Dementsprechend ist eine passende Landingpage auch eine der Stellschrauben, an denen der Werbende zur Optimierung seiner Kampagne drehen kann. Generell sollte man sich aber vor allem über seine Zielgruppe einig sein, denn dank der Daten von Google kann die Suchmaschine inzwischen recht genaue demografische Merkmale liefern, bei denen die Anzeige erscheinen soll oder eben nicht. Neben Regionen lassen sich zum Beispiel auch Tageszeiten festlegen, eine nützliche Einstellung, wenn man seine Zielgruppe etwa zu den klassischen Bürozeiten erreichbar ist.

Zudem sollte man sich bewusst sein, dass eine Suchmaschinenkampagne keine einmalige Geschichte ist, sondern ständige Optimierung erfordert.
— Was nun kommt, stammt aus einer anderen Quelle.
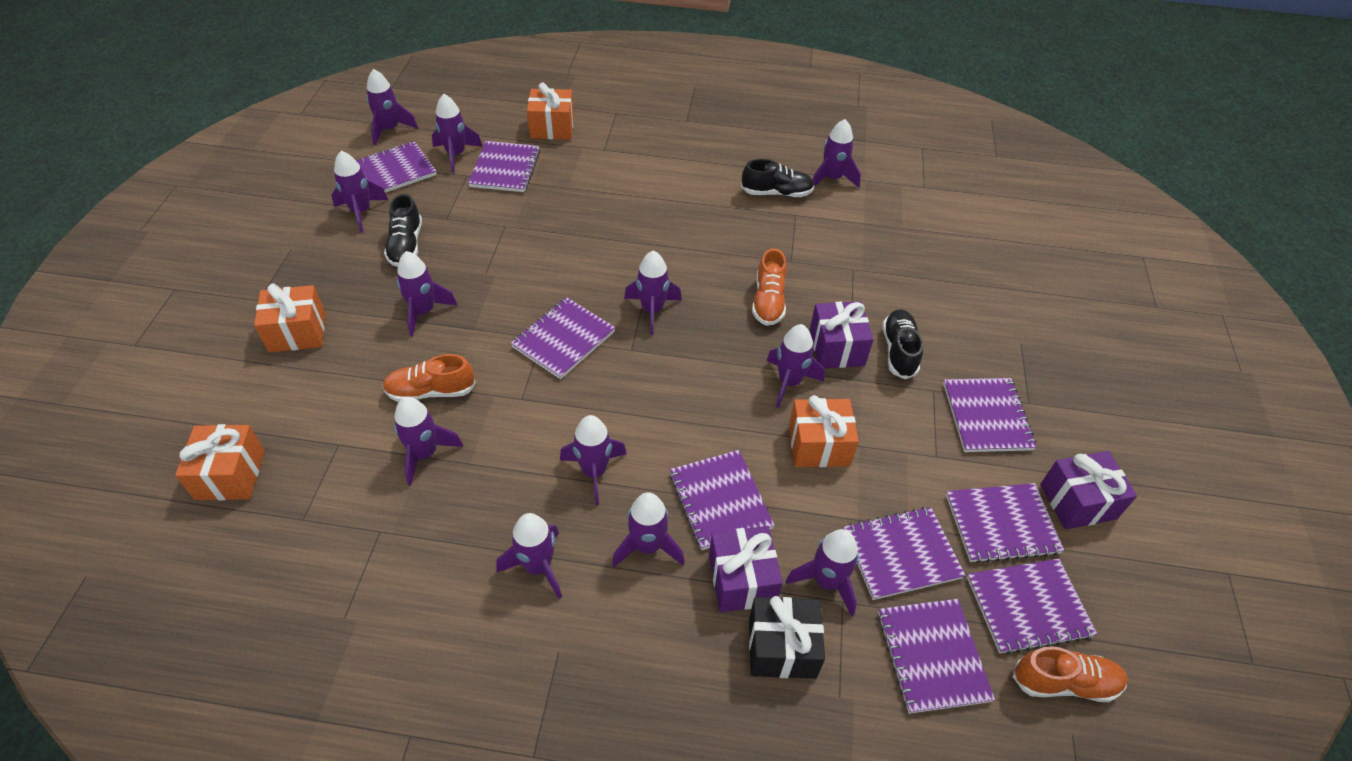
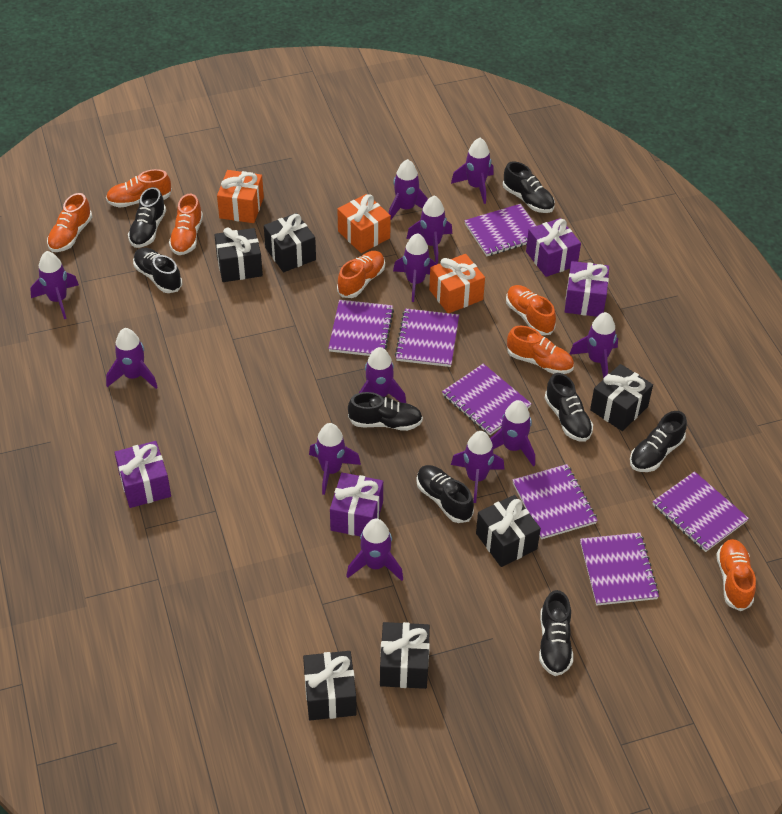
black gift: [749,596,825,679] = 1 -> [214,227,263,282] [264,213,316,272] [303,651,357,721] [380,622,430,689] [476,495,541,567] [590,364,653,431] = 6
black shoe: [384,194,422,267] [741,159,815,197] [882,309,923,379] = 3 -> [128,187,166,248] [133,248,182,293] [348,392,423,431] [416,465,474,523] [503,161,555,213] [539,590,573,676] [545,373,593,442] [630,411,687,472] = 8
orange gift: [175,424,265,500] [254,283,326,352] [527,82,574,140] [789,395,859,467] = 4 -> [217,170,264,223] [337,194,391,253] [429,254,485,313] = 3
orange shoe: [383,354,476,402] [752,248,787,326] [1012,646,1128,702] = 3 -> [47,193,92,252] [106,169,172,208] [169,194,203,255] [337,251,385,298] [506,285,556,335] [507,326,574,374] [716,539,756,611] = 7
purple gift: [709,526,783,612] [809,301,874,368] [1040,451,1137,529] = 3 -> [115,441,171,508] [330,473,383,536] [526,218,581,277] [565,261,609,317] = 4
purple notebook: [356,141,437,193] [468,141,540,192] [511,297,615,379] [670,450,775,550] [844,507,966,600] [878,599,995,714] [943,378,1037,452] [946,483,1064,563] [967,559,1097,654] = 9 -> [328,300,394,356] [395,308,459,367] [442,364,532,435] [464,204,536,256] [513,464,598,539] [580,533,659,605] [652,471,749,552] = 7

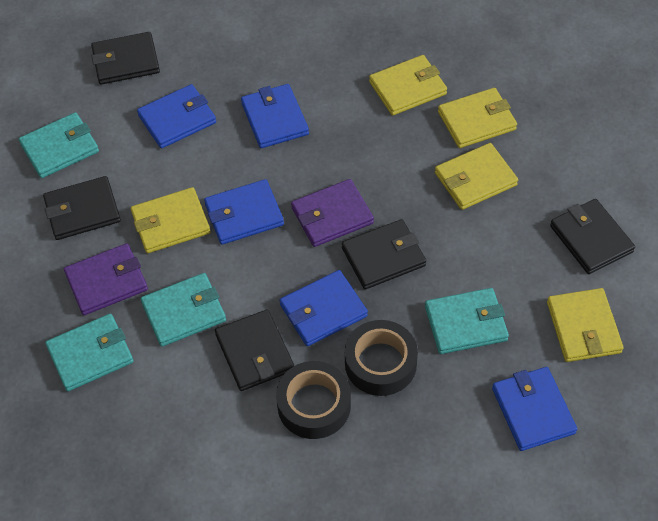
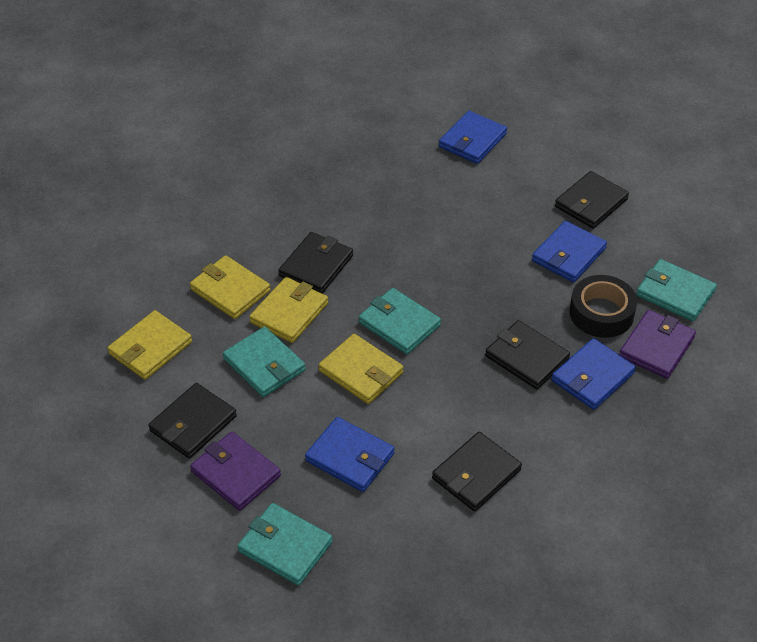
black tape: [276,361,351,439] [345,320,418,396] = 2 -> [570,275,637,338] = 1
blue wallet: [137,84,216,148] [204,179,284,245] [241,84,309,148] [280,270,368,346] [492,367,577,451] = 5 -> [305,417,395,492] [439,111,507,164] [532,221,607,282] [551,338,636,410] = 4
yellow wallet: [131,187,210,253] [369,55,447,115] [435,143,518,210] [438,88,517,148] [547,288,624,362] = 5 -> [107,310,192,380] [190,255,270,319] [249,277,328,343] [319,334,404,404] = 4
Anzeigen die zwar häufig geklickt werden, aber zu keiner Conversion (ein Kauf, Abonnieren eines Newsletters usw.) führen sollten genauestens unter die Lupe genommen werden. Würde man Sie einfach weiterlaufen lassen, verbrennen sie nur unnötig Geld. Außerdem lassen sich Keywords aus Suchanfragen auch ausschließen, wer also Fahrräder verkauft, aber über den Begriff „Auto“ gefunden wird, kann dies abstellen.